GIVEN INFORMATION =
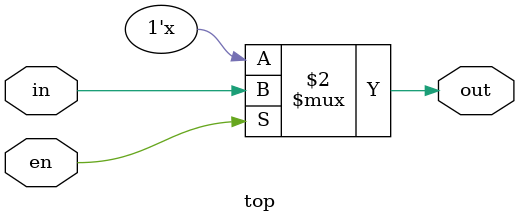
<source format=v>
module top(input en,in,
	   output reg out);

always @(en)
  begin
    if(en)
      out <= in;  // VC Lint flags here
  end
endmodule

</source>
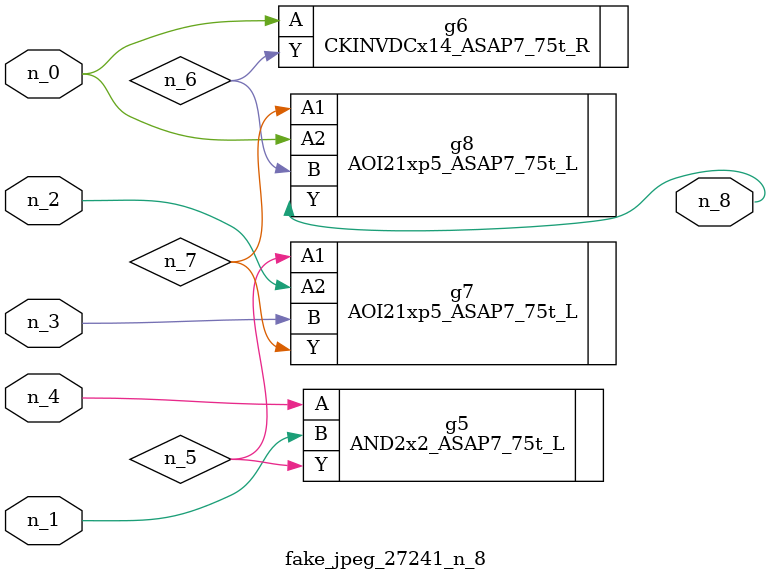
<source format=v>
module fake_jpeg_27241_n_8 (n_3, n_2, n_1, n_0, n_4, n_8);

input n_3;
input n_2;
input n_1;
input n_0;
input n_4;

output n_8;

wire n_6;
wire n_5;
wire n_7;

AND2x2_ASAP7_75t_L g5 ( 
.A(n_4),
.B(n_1),
.Y(n_5)
);

CKINVDCx14_ASAP7_75t_R g6 ( 
.A(n_0),
.Y(n_6)
);

AOI21xp5_ASAP7_75t_L g7 ( 
.A1(n_5),
.A2(n_2),
.B(n_3),
.Y(n_7)
);

AOI21xp5_ASAP7_75t_L g8 ( 
.A1(n_7),
.A2(n_0),
.B(n_6),
.Y(n_8)
);


endmodule
</source>
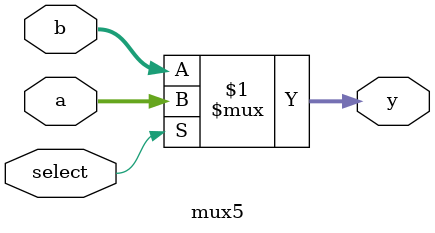
<source format=v>
/*
* Gustavo Ordoñez
* Gabriela Iriarte
* Código extraído de la presentación sinclecyclev2
*/

// Multiplexor de 32 bits
module mux32(input [31:0] a, b, input select, output [31:0] y);

assign y = (select) ? a: b;

endmodule


// Multiplexor de 5 bits
module mux5(input [4:0] a, b, input select, output [4:0] y);

assign y = (select) ? a: b;

endmodule

</source>
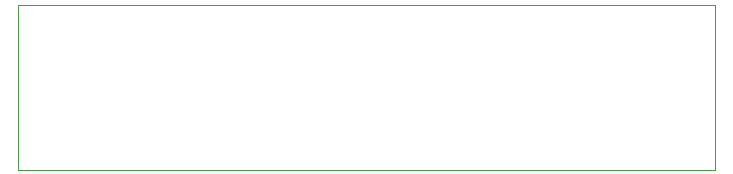
<source format=gbr>
%TF.GenerationSoftware,KiCad,Pcbnew,(5.1.6)-1*%
%TF.CreationDate,2020-09-14T19:28:27+02:00*%
%TF.ProjectId,vacuumSensor,76616375-756d-4536-956e-736f722e6b69,rev?*%
%TF.SameCoordinates,Original*%
%TF.FileFunction,Profile,NP*%
%FSLAX46Y46*%
G04 Gerber Fmt 4.6, Leading zero omitted, Abs format (unit mm)*
G04 Created by KiCad (PCBNEW (5.1.6)-1) date 2020-09-14 19:28:27*
%MOMM*%
%LPD*%
G01*
G04 APERTURE LIST*
%TA.AperFunction,Profile*%
%ADD10C,0.050000*%
%TD*%
G04 APERTURE END LIST*
D10*
X97790000Y-103505000D02*
X97790000Y-89535000D01*
X156845000Y-103505000D02*
X97790000Y-103505000D01*
X156845000Y-89535000D02*
X156845000Y-103505000D01*
X97790000Y-89535000D02*
X156845000Y-89535000D01*
M02*

</source>
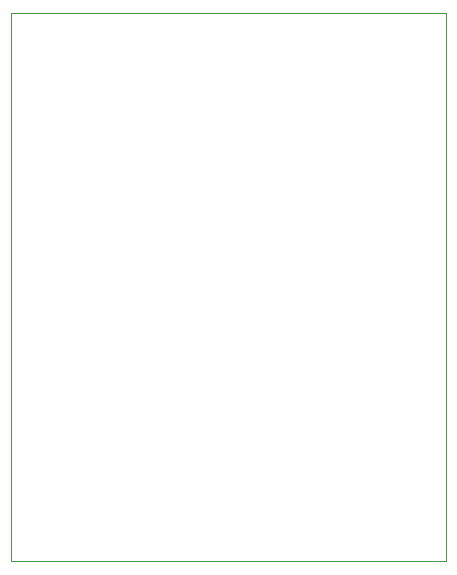
<source format=gbr>
%TF.GenerationSoftware,KiCad,Pcbnew,(5.1.10)-1*%
%TF.CreationDate,2021-10-26T01:17:56+07:00*%
%TF.ProjectId,first,66697273-742e-46b6-9963-61645f706362,rev?*%
%TF.SameCoordinates,Original*%
%TF.FileFunction,Profile,NP*%
%FSLAX46Y46*%
G04 Gerber Fmt 4.6, Leading zero omitted, Abs format (unit mm)*
G04 Created by KiCad (PCBNEW (5.1.10)-1) date 2021-10-26 01:17:56*
%MOMM*%
%LPD*%
G01*
G04 APERTURE LIST*
%TA.AperFunction,Profile*%
%ADD10C,0.050000*%
%TD*%
G04 APERTURE END LIST*
D10*
X70485000Y-70485000D02*
X70485000Y-71120000D01*
X107315000Y-70485000D02*
X70485000Y-70485000D01*
X107315000Y-116840000D02*
X107315000Y-70485000D01*
X70485000Y-116840000D02*
X107315000Y-116840000D01*
X70485000Y-71120000D02*
X70485000Y-116840000D01*
M02*

</source>
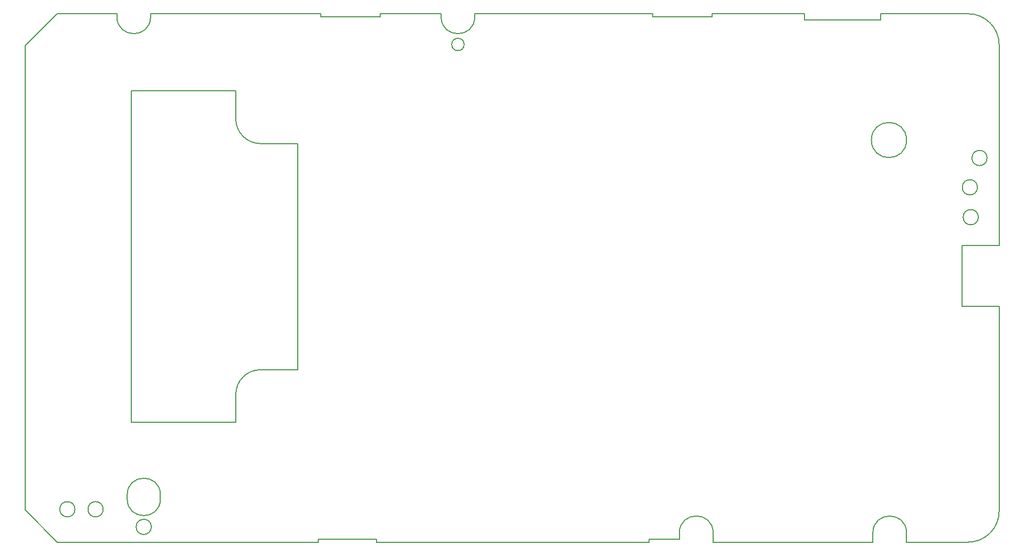
<source format=gm1>
G04 #@! TF.GenerationSoftware,KiCad,Pcbnew,(5.1.5)-3*
G04 #@! TF.CreationDate,2020-05-18T23:19:19-04:00*
G04 #@! TF.ProjectId,CPU,4350552e-6b69-4636-9164-5f7063625858,rev?*
G04 #@! TF.SameCoordinates,Original*
G04 #@! TF.FileFunction,Profile,NP*
%FSLAX46Y46*%
G04 Gerber Fmt 4.6, Leading zero omitted, Abs format (unit mm)*
G04 Created by KiCad (PCBNEW (5.1.5)-3) date 2020-05-18 23:19:19*
%MOMM*%
%LPD*%
G04 APERTURE LIST*
%ADD10C,0.200000*%
G04 APERTURE END LIST*
D10*
X68400000Y-66500000D02*
G75*
G02X64400000Y-62500000I0J4000000D01*
G01*
X64400000Y-107000000D02*
G75*
G02X68400000Y-103000000I4000000J0D01*
G01*
X64400000Y-107000000D02*
X64400000Y-111518289D01*
X68400000Y-66500000D02*
X74400000Y-66500000D01*
X74400000Y-103000000D02*
X74400000Y-66500000D01*
X68400000Y-103000000D02*
X74400000Y-103000000D01*
X52244649Y-123177944D02*
X52244646Y-123883125D01*
X46898289Y-123190046D02*
X46898285Y-123882453D01*
X52244647Y-123883125D02*
G75*
G02X46898285Y-123882453I-2673181J2669D01*
G01*
X185538834Y-68822551D02*
G75*
G03X185538834Y-68822551I-1224946J0D01*
G01*
X38469241Y-125524140D02*
G75*
G03X38469241Y-125524140I-1224951J0D01*
G01*
X181466748Y-82983385D02*
X187478540Y-82983385D01*
X167126117Y-130830029D02*
X167126117Y-129330029D01*
X168341069Y-46546121D02*
X156126882Y-46546121D01*
X50668263Y-45546121D02*
X50668263Y-46046121D01*
X141229982Y-46046121D02*
X131597110Y-46046121D01*
X141369330Y-130830029D02*
X167126117Y-130830029D01*
X187482521Y-125838725D02*
G75*
G02X182482498Y-130830029I-5000023J8727D01*
G01*
X78130974Y-46046121D02*
X78130974Y-45546121D01*
X102931438Y-46046121D02*
G75*
G02X97510304Y-46046121I-2710567J0D01*
G01*
X46898289Y-123190046D02*
G75*
G02X52244649Y-123177944I2673180J6051D01*
G01*
X64400000Y-62500000D02*
X64400000Y-58000000D01*
X87083876Y-130830029D02*
X131015605Y-130830029D01*
X183983318Y-73559215D02*
G75*
G03X183983318Y-73559215I-1224953J0D01*
G01*
X167126116Y-129330029D02*
G75*
G02X172548670Y-129330029I2711277J0D01*
G01*
X131597110Y-46046121D02*
X131597110Y-45546121D01*
X135929376Y-130330029D02*
X135929376Y-129330029D01*
X97510304Y-46046121D02*
X97510304Y-45546121D01*
X87083876Y-130330029D02*
X87083876Y-130830029D01*
X135929376Y-129330029D02*
G75*
G02X141369330Y-129330029I2719977J0D01*
G01*
X47519831Y-58000498D02*
X47519831Y-111518787D01*
X172550041Y-65926567D02*
G75*
G03X172550041Y-65926567I-2834227J0D01*
G01*
X43020813Y-125524141D02*
G75*
G03X43020813Y-125524141I-1224952J0D01*
G01*
X156126882Y-46546121D02*
X156126882Y-45546121D01*
X182483907Y-45546096D02*
G75*
G02X187478540Y-50540729I0J-4994633D01*
G01*
X35598495Y-45546121D02*
X30420000Y-50727572D01*
X45247085Y-45546121D02*
X35598495Y-45546121D01*
X141229982Y-45546121D02*
X141229982Y-46046121D01*
X30420000Y-125654611D02*
X30420000Y-50727572D01*
X184123315Y-78379762D02*
G75*
G03X184123315Y-78379762I-1224949J0D01*
G01*
X181466748Y-92772064D02*
X181466748Y-82983385D01*
X50668263Y-46046121D02*
G75*
G02X45247085Y-46046121I-2710589J0D01*
G01*
X77720563Y-130833102D02*
X35598496Y-130833102D01*
X102931437Y-45546121D02*
X102931437Y-46046121D01*
X47519831Y-58000498D02*
X64400000Y-58000000D01*
X187482526Y-125835155D02*
X187482526Y-92772064D01*
X187482526Y-92772064D02*
X181466748Y-92772064D01*
X172548670Y-130830029D02*
X182482498Y-130830029D01*
X50783461Y-128366098D02*
G75*
G03X50783461Y-128366098I-1224948J0D01*
G01*
X172548670Y-129330029D02*
X172548670Y-130830029D01*
X64400000Y-111518289D02*
X47519831Y-111518787D01*
X101220871Y-50498121D02*
G75*
G03X101220871Y-50498121I-1000000J0D01*
G01*
X168341069Y-45546098D02*
X168341069Y-46546121D01*
X141369330Y-129330029D02*
X141369330Y-130830029D01*
X131015605Y-130830029D02*
X131015605Y-130330029D01*
X30420000Y-125654611D02*
X35598496Y-130833102D01*
X45247085Y-46046121D02*
X45247085Y-45546121D01*
X78130974Y-45546121D02*
X50668263Y-45546121D01*
X87665858Y-46046121D02*
X78130974Y-46046121D01*
X87665858Y-45546121D02*
X87665858Y-46046121D01*
X182482413Y-45546098D02*
X168341069Y-45546098D01*
X77720563Y-130330029D02*
X87083876Y-130330029D01*
X97510304Y-45546121D02*
X87665858Y-45546121D01*
X131597110Y-45546121D02*
X102931437Y-45546121D01*
X156126882Y-45546121D02*
X141229982Y-45546121D01*
X187478540Y-82983385D02*
X187478540Y-50540729D01*
X131015605Y-130330029D02*
X135929376Y-130330029D01*
X77720563Y-130833102D02*
X77720563Y-130330029D01*
M02*

</source>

ACTIVITY = Search the data above for the word "Original" and report how many lines contain it, with nothing further.

PROBLEM SOLUTION = 3